The Croatian writer Ugrešić was known for her sharp, sometimes verging on sour, view of the world, in works such as American Fictionary, her series of essays on visiting the United States in the midst of the Yugoslav wars of the ’90s, and novels like the devastating The Ministry of Pain, with its meditations on language, conflict, and placelessness. In her 2003 essay collection, Thank You for Not Reading, Ugrešić lays out a critique of the 21st-century publishing industry and the commercialization of literature, arguing that a world that favors content over literature will lead to a culture that is just as generic as the humdrum best sellers promoted on talk shows. Ugrešić is hilariously rude about the modern publishing industry, targeting book proposals, agents, and blurbs (which are “only apparently innocent”). In a cultural moment in which the pervading critical argument more often than not seems to boil down to “let people enjoy things,” Ugrešić refuses to sit by passively. Twenty years on, her book provides a refreshing, welcome perspective—and asks readers to take up their own provocative and sincere defense of art.

Clydesdale Press

The Jungle, by Upton Sinclair

First published in serial form in 1905 and then as a complete book in 1906, Sinclair’s The Jungle is a muckraking classic, and one that effectively uses some of fiction’s singular strengths—its interiority; its ability to conjure empathy for its characters; and its construction of vivid, detailed scenes, sometimes in the same paragraph—to create a shocking account of Chicago’s early-20th-century meatpacking factories and the labor they exploited. The novel follows a group of Lithuanian immigrants, including the just-married Jurgis and Ona, as they land in America and quickly have their fantasies of a better and easier life dashed: Jurgis, at one point, turns to alcohol to deal with cruelties of factory life, while Ona is sexually assaulted by her boss. The Jungle infamously sparked a federal investigation into the sanitary conditions of Chicago’s meatpacking facilities, and it’s still worth reading today, if only—considering the recent, shocking reports about the amount of child labor in America’s slaughterhouses—to track how little has actually changed.

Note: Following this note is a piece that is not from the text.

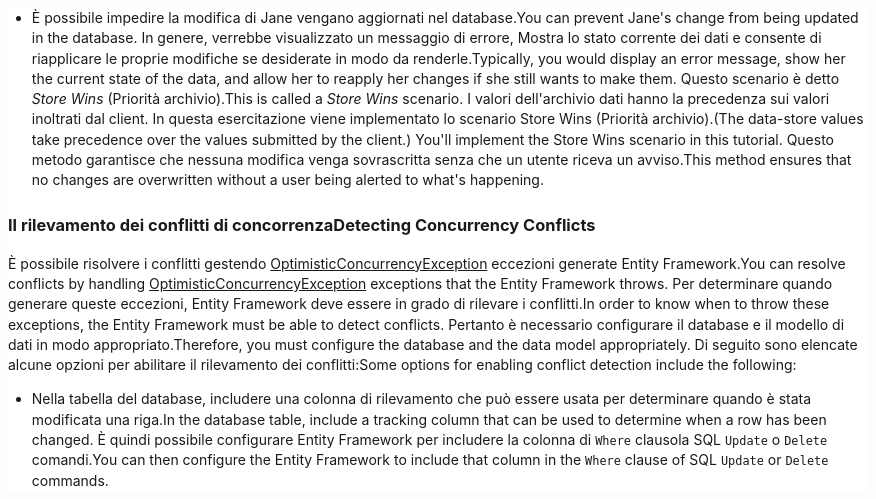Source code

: - <span data-ttu-id="33be1-151">È possibile impedire la modifica di Jane vengano aggiornati nel database.</span><span class="sxs-lookup"><span data-stu-id="33be1-151">You can prevent Jane's change from being updated in the database.</span></span> <span data-ttu-id="33be1-152">In genere, verrebbe visualizzato un messaggio di errore, Mostra lo stato corrente dei dati e consente di riapplicare le proprie modifiche se desiderate in modo da renderle.</span><span class="sxs-lookup"><span data-stu-id="33be1-152">Typically, you would display an error message, show her the current state of the data, and allow her to reapply her changes if she still wants to make them.</span></span> <span data-ttu-id="33be1-153">Questo scenario è detto *Store Wins* (Priorità archivio).</span><span class="sxs-lookup"><span data-stu-id="33be1-153">This is called a *Store Wins* scenario.</span></span> <span data-ttu-id="33be1-154">I valori dell'archivio dati hanno la precedenza sui valori inoltrati dal client. In questa esercitazione viene implementato lo scenario Store Wins (Priorità archivio).</span><span class="sxs-lookup"><span data-stu-id="33be1-154">(The data-store values take precedence over the values submitted by the client.) You'll implement the Store Wins scenario in this tutorial.</span></span> <span data-ttu-id="33be1-155">Questo metodo garantisce che nessuna modifica venga sovrascritta senza che un utente riceva un avviso.</span><span class="sxs-lookup"><span data-stu-id="33be1-155">This method ensures that no changes are overwritten without a user being alerted to what's happening.</span></span>

### <a name="detecting-concurrency-conflicts"></a><span data-ttu-id="33be1-156">Il rilevamento dei conflitti di concorrenza</span><span class="sxs-lookup"><span data-stu-id="33be1-156">Detecting Concurrency Conflicts</span></span>

<span data-ttu-id="33be1-157">È possibile risolvere i conflitti gestendo [OptimisticConcurrencyException](https://msdn.microsoft.com/library/system.data.optimisticconcurrencyexception.aspx) eccezioni generate Entity Framework.</span><span class="sxs-lookup"><span data-stu-id="33be1-157">You can resolve conflicts by handling [OptimisticConcurrencyException](https://msdn.microsoft.com/library/system.data.optimisticconcurrencyexception.aspx) exceptions that the Entity Framework throws.</span></span> <span data-ttu-id="33be1-158">Per determinare quando generare queste eccezioni, Entity Framework deve essere in grado di rilevare i conflitti.</span><span class="sxs-lookup"><span data-stu-id="33be1-158">In order to know when to throw these exceptions, the Entity Framework must be able to detect conflicts.</span></span> <span data-ttu-id="33be1-159">Pertanto è necessario configurare il database e il modello di dati in modo appropriato.</span><span class="sxs-lookup"><span data-stu-id="33be1-159">Therefore, you must configure the database and the data model appropriately.</span></span> <span data-ttu-id="33be1-160">Di seguito sono elencate alcune opzioni per abilitare il rilevamento dei conflitti:</span><span class="sxs-lookup"><span data-stu-id="33be1-160">Some options for enabling conflict detection include the following:</span></span>

- <span data-ttu-id="33be1-161">Nella tabella del database, includere una colonna di rilevamento che può essere usata per determinare quando è stata modificata una riga.</span><span class="sxs-lookup"><span data-stu-id="33be1-161">In the database table, include a tracking column that can be used to determine when a row has been changed.</span></span> <span data-ttu-id="33be1-162">È quindi possibile configurare Entity Framework per includere la colonna di `Where` clausola SQL `Update` o `Delete` comandi.</span><span class="sxs-lookup"><span data-stu-id="33be1-162">You can then configure the Entity Framework to include that column in the `Where` clause of SQL `Update` or `Delete` commands.</span></span>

[Read: Fairy tales for young socialists]

Seven Stories

A Man’s Place and A Woman’s Story, by Annie Ernaux (translated by Tanya Leslie)

Since winning the Nobel Prize in Literature in 2022, the French writer Ernaux’s global popularity has exploded, leading to renewed interest in her intense explorations of her own past. Two titles in particular have received most of the attention: Happening, detailing her illegal abortion in the 1960s, and Simple Passion, a novel based on her affair with a diplomat in the early ’90s. But her books preserving, and mourning, the working-class lives of her parents—A Man’s Place, first published in France in 1983, and A Woman’s Story, which came out five years later—are equally arresting. In both, Ernaux travels back in time to her childhood in Normandy, portraying, in spare, precise sentences, her mother’s push for her daughter to secure a better life than her own and her eventual death from Alzheimer’s, as well as her father’s struggles working in factories and farms before eventually running a local grocery store and café. She transcended their class through education, so in each, Ernaux tracks the familial divide that arose when her path ceased to resemble theirs. And she commits their history to paper as a protest against the slow erasure of their particular milieu: As she said in her Nobel-prize speech, “I will write to avenge my people.”